Maybe he made it all up. Maybe that’s as bad as it would have gotten if he hadn’t met his number-one fan in 2020.

Kray Strange, a 19-year-old college student, knew how to catfish. Together, Strange and Wolf turned Wolf’s access to boys into a shared erotic venture. Strange posed as a teenage girl to send graphic photos that hooked boys into quid pro quo while Wolf collected contact data for his students. In one communication with Strange, Wolf said he was going “to make a Google doc to help organize baiting my students.” They acquired a cache of selfies and videos of boys in arousing acts.

When FBI agents received a tip and investigated Wolf’s and Strange’s online exchanges, they located over 250 files depicting child pornography. Two dozen of these minors had been baited, and some were identified as Wolf’s students.

“A teacher facilitating the sexual exploitation of his young students is the stuff of parents’ nightmares,” said Jacqueline Maguire, special agent in charge of the FBI’s Philadelphia division. “Andrew Wolf and Kray Strange now admit taking advantage of vulnerable boys for their own vile gratification…We’d urge adults to remind the kids in their lives that not everyone is who they say they are online."

Under arrest, both men pleaded guilty to seven counts of manufacturing or attempting to manufacture child pornography and one count of conspiracy to manufacture child pornography. Wolf has been sentenced to 39 years in federal prison. Strange faces the same.

Generally, red-flag tip lists urge parents to check the credentials of anyone charged with caring for their kids. Yet in the case of teachers and coaches, they justifiably assume that a school has already done the necessary evaluations. However, when predators have solid credentials, lack a criminal record, and function well in their positions, the evaluation process might fall short. It won’t uncover a secret life.

But parents can approach this issue from another angle. They can monitor their child’s interactions, especially online. As daunting as this task might be, parents must take time to understand the cyber world. Predators anticipate that parents are too busy or clueless to do much more than check in now and then. (They’re not wrong.)

“Any boy in that school could have been a victim,” said federal prosecutor Kelly Harrell. “At best you can just be aware of what your kids are doing online.”

Parents should make sure their kids know they can confide in them if someone—even a trusted friend—asks them to do something that disturbs them. They need to know it’s safe to tell.

The predators’ greatest trick is to shield themselves with responsible positions that support their pose. They can then manipulate expectations to their advantage. Parents and guardians must set up clear rules about kids’ Internet use and remain firm, engage in regular monitoring, keep open communication, and discuss the reality of lures that predators use. Some kids will still follow the enticements, but others might be deterred.

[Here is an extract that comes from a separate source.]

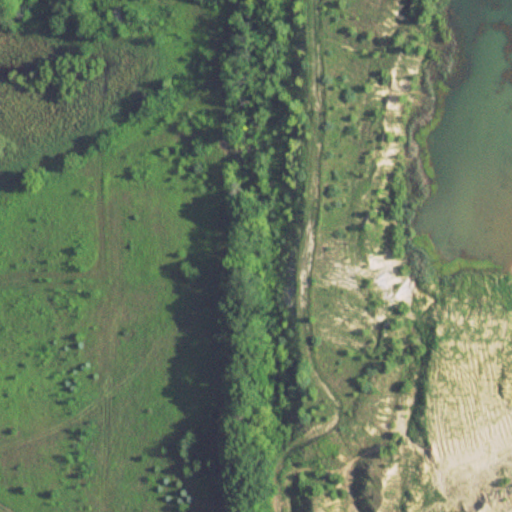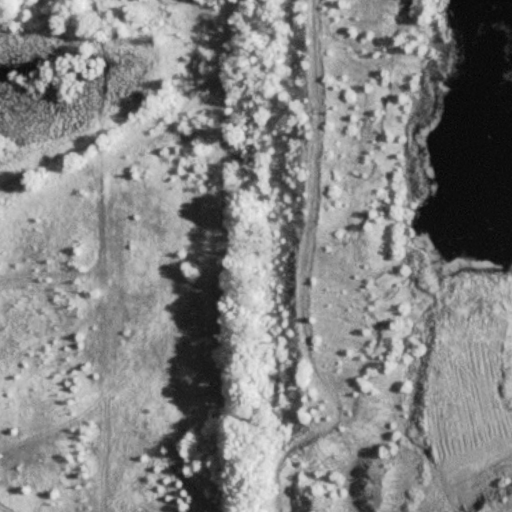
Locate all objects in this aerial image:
quarry: (394, 256)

De Becker, Gavin. Protecting the gift: Keeping children and teenagers safe (and parents sane). New York: Dial Press, 1999.

Fiorillo, V. (June 23, 2022). Fired teacher at elite Philly private school pleads guilty in child porn case.

Kocturk, N. (2020). A retrospective study: According to online news, the victims, perpetrators and characteristics of sexual abuse at schools. Eurasian Journal of Educational Research, 20 (86), 115-134.

Shakeshaft, C. (2013). Know the warning signs of educator sexual misconduct. Phi Delta Kappan, 94(5), 8-13.